[Opening Input for this task section]
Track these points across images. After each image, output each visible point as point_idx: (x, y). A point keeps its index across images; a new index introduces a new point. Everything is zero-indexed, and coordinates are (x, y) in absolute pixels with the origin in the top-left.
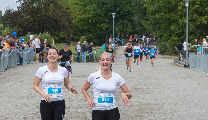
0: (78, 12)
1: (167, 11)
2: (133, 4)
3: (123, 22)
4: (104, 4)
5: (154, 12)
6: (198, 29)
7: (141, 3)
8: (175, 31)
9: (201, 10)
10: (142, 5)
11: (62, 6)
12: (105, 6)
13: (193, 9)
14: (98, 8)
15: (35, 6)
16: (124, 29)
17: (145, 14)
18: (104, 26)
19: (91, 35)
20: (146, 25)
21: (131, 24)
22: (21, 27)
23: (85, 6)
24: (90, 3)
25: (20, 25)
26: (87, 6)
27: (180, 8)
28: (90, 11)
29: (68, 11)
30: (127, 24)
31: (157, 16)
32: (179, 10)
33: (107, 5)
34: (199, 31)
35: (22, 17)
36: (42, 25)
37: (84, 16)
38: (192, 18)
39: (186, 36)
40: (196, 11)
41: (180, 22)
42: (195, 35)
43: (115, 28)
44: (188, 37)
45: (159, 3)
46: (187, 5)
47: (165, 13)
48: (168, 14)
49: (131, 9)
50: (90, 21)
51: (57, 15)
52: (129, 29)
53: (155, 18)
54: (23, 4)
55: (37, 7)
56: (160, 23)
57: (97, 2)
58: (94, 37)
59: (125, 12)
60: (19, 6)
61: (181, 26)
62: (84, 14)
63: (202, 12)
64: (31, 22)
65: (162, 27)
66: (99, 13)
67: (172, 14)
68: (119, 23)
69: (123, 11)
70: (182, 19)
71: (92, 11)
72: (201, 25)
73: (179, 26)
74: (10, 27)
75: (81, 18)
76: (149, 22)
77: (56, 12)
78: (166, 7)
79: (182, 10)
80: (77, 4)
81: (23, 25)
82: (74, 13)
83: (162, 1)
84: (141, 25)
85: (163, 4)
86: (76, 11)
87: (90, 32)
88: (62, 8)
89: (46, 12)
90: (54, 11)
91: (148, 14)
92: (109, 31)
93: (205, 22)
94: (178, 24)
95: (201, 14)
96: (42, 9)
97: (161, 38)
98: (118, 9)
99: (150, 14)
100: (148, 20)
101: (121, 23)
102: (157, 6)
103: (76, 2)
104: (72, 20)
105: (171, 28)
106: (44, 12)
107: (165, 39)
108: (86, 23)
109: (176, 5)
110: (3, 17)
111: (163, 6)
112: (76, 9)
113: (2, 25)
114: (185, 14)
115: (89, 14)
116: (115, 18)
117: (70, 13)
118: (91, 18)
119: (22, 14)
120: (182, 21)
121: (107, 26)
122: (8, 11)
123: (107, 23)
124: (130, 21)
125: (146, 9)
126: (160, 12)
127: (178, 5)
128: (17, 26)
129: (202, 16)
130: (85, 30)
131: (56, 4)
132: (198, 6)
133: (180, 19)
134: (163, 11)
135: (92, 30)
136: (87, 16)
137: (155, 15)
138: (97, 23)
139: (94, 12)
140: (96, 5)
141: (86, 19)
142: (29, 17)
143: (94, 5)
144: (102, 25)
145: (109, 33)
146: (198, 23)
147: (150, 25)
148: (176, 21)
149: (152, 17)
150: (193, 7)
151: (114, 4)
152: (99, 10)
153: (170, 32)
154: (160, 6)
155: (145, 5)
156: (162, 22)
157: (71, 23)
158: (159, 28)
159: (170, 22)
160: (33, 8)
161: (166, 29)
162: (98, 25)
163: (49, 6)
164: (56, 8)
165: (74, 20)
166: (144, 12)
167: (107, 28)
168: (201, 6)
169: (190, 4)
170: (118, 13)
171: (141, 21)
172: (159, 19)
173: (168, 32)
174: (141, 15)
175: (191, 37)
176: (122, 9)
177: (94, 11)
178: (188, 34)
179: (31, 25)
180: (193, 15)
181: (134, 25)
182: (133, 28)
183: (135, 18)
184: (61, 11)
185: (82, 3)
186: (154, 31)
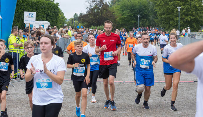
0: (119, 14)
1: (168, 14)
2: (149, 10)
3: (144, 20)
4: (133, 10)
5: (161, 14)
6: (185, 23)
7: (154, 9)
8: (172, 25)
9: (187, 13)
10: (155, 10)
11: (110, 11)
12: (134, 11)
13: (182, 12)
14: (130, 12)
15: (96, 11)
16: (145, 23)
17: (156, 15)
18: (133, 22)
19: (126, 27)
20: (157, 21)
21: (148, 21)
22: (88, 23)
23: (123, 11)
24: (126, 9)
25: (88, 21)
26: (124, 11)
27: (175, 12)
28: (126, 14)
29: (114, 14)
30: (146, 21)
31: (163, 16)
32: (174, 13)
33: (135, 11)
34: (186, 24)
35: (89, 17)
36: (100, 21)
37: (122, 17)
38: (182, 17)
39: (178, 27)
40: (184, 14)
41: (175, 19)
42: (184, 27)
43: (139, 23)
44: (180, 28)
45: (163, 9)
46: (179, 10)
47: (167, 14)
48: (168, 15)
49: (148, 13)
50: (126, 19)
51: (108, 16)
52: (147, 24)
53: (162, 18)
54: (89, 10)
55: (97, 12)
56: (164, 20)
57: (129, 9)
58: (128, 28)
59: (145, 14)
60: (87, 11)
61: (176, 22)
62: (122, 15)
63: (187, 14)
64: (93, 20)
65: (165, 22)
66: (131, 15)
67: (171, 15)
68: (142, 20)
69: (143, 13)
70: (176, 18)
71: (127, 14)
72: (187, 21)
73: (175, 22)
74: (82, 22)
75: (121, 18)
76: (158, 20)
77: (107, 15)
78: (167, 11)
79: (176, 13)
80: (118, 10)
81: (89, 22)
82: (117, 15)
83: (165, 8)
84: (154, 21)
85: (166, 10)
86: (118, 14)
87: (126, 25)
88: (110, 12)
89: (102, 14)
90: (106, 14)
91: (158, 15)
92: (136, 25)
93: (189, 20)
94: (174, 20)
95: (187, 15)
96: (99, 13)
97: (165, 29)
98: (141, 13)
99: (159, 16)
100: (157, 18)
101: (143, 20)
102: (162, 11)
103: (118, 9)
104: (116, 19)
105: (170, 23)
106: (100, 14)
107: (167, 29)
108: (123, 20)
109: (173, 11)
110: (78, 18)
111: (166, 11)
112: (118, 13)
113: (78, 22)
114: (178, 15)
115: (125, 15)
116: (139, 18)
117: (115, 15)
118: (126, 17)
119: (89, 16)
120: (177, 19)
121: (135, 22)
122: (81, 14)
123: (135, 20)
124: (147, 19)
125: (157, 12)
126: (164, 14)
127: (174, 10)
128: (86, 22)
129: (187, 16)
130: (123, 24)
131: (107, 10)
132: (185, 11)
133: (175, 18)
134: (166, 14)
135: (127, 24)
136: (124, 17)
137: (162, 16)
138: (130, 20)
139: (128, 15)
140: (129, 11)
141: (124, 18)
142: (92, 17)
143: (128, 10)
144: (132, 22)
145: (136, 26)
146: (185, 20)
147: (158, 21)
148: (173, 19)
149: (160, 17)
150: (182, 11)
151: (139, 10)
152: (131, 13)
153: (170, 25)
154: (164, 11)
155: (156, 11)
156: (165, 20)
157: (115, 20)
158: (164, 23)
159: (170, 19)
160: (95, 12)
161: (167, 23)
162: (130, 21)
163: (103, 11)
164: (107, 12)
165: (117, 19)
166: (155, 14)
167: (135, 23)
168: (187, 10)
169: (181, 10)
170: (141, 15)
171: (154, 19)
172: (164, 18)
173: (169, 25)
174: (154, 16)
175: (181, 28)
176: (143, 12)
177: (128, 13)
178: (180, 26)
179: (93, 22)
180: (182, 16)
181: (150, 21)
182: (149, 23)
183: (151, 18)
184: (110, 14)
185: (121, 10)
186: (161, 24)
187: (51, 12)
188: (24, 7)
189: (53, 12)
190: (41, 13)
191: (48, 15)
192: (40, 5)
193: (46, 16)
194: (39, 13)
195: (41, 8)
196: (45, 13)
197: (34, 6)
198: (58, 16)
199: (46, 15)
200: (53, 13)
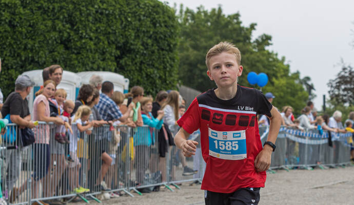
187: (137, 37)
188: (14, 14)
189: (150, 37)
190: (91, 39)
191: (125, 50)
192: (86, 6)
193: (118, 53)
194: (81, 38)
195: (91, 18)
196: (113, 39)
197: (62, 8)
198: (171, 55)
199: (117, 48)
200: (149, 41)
[Closing Input for this task section]
[Opening Input for this task section]
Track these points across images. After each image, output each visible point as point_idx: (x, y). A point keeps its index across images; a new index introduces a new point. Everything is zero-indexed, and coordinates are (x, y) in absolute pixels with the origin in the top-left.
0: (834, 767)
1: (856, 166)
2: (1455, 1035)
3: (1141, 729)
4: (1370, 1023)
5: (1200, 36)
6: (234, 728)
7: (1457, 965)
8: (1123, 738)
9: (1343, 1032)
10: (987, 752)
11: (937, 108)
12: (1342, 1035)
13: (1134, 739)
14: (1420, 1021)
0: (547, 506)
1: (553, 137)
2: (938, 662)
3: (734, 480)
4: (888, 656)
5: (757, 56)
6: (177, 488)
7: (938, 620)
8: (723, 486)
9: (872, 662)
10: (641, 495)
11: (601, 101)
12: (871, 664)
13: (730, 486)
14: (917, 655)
[Closing Input for this task section]
[Opening Input for this task section]
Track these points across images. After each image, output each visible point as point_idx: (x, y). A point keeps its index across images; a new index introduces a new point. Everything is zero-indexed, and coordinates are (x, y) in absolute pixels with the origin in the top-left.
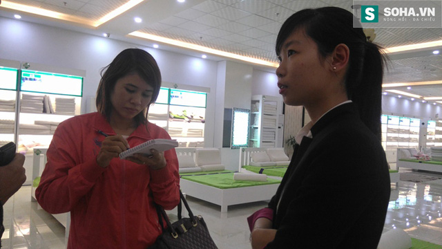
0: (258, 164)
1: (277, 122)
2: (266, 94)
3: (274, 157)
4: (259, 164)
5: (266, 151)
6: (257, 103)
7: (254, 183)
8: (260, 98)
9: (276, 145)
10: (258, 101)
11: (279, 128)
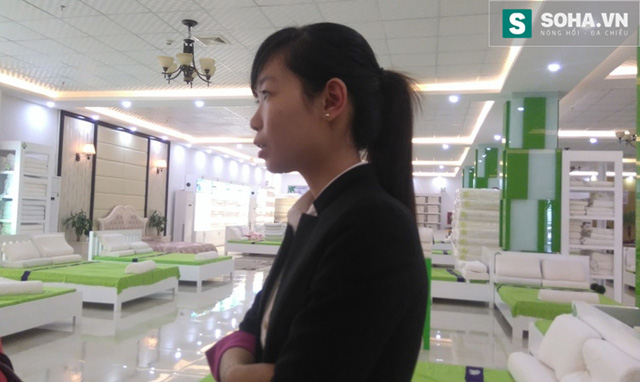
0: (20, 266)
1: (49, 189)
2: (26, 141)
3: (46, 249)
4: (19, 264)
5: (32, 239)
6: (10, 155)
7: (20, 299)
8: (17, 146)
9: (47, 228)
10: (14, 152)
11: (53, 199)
[Closing Input for this task section]
* Work instruction:
Among the records above, a stretch begins at the line containing "49: (131, 9)" and ends at the line containing "185: (82, 3)". Restate that stretch word for word, and nothing else.

* Exercise solution:
49: (131, 9)
50: (90, 21)
51: (57, 15)
52: (129, 29)
53: (155, 18)
54: (23, 4)
55: (37, 7)
56: (160, 23)
57: (97, 2)
58: (94, 37)
59: (125, 12)
60: (19, 6)
61: (181, 26)
62: (84, 14)
63: (202, 12)
64: (31, 22)
65: (162, 27)
66: (99, 13)
67: (172, 14)
68: (119, 23)
69: (123, 11)
70: (182, 19)
71: (92, 11)
72: (201, 25)
73: (179, 26)
74: (10, 27)
75: (81, 18)
76: (149, 22)
77: (56, 12)
78: (166, 7)
79: (182, 10)
80: (77, 4)
81: (23, 25)
82: (74, 13)
83: (162, 1)
84: (141, 25)
85: (163, 4)
86: (76, 11)
87: (90, 32)
88: (62, 8)
89: (46, 12)
90: (54, 11)
91: (148, 14)
92: (109, 31)
93: (205, 22)
94: (178, 24)
95: (201, 14)
96: (42, 9)
97: (161, 38)
98: (118, 9)
99: (150, 14)
100: (148, 20)
101: (121, 23)
102: (157, 6)
103: (76, 2)
104: (72, 20)
105: (171, 28)
106: (44, 12)
107: (165, 39)
108: (86, 23)
109: (176, 5)
110: (3, 17)
111: (163, 6)
112: (76, 9)
113: (2, 25)
114: (185, 14)
115: (89, 14)
116: (115, 18)
117: (70, 13)
118: (91, 18)
119: (22, 14)
120: (182, 21)
121: (107, 26)
122: (8, 11)
123: (107, 23)
124: (130, 21)
125: (146, 9)
126: (160, 12)
127: (178, 5)
128: (17, 26)
129: (202, 16)
130: (85, 30)
131: (56, 4)
132: (198, 6)
133: (180, 19)
134: (163, 11)
135: (92, 30)
136: (87, 16)
137: (155, 15)
138: (97, 23)
139: (94, 12)
140: (96, 5)
141: (86, 19)
142: (29, 17)
143: (94, 5)
144: (102, 25)
145: (109, 33)
146: (198, 23)
147: (150, 25)
148: (176, 21)
149: (152, 17)
150: (193, 7)
151: (114, 4)
152: (99, 10)
153: (170, 32)
154: (160, 6)
155: (145, 5)
156: (162, 22)
157: (71, 23)
158: (159, 28)
159: (170, 22)
160: (33, 8)
161: (166, 29)
162: (98, 25)
163: (49, 6)
164: (56, 8)
165: (74, 20)
166: (144, 12)
167: (107, 28)
168: (201, 6)
169: (190, 4)
170: (118, 13)
171: (141, 21)
172: (159, 19)
173: (168, 32)
174: (141, 15)
175: (191, 37)
176: (122, 9)
177: (94, 11)
178: (188, 34)
179: (31, 25)
180: (193, 15)
181: (134, 25)
182: (133, 28)
183: (135, 18)
184: (61, 11)
185: (82, 3)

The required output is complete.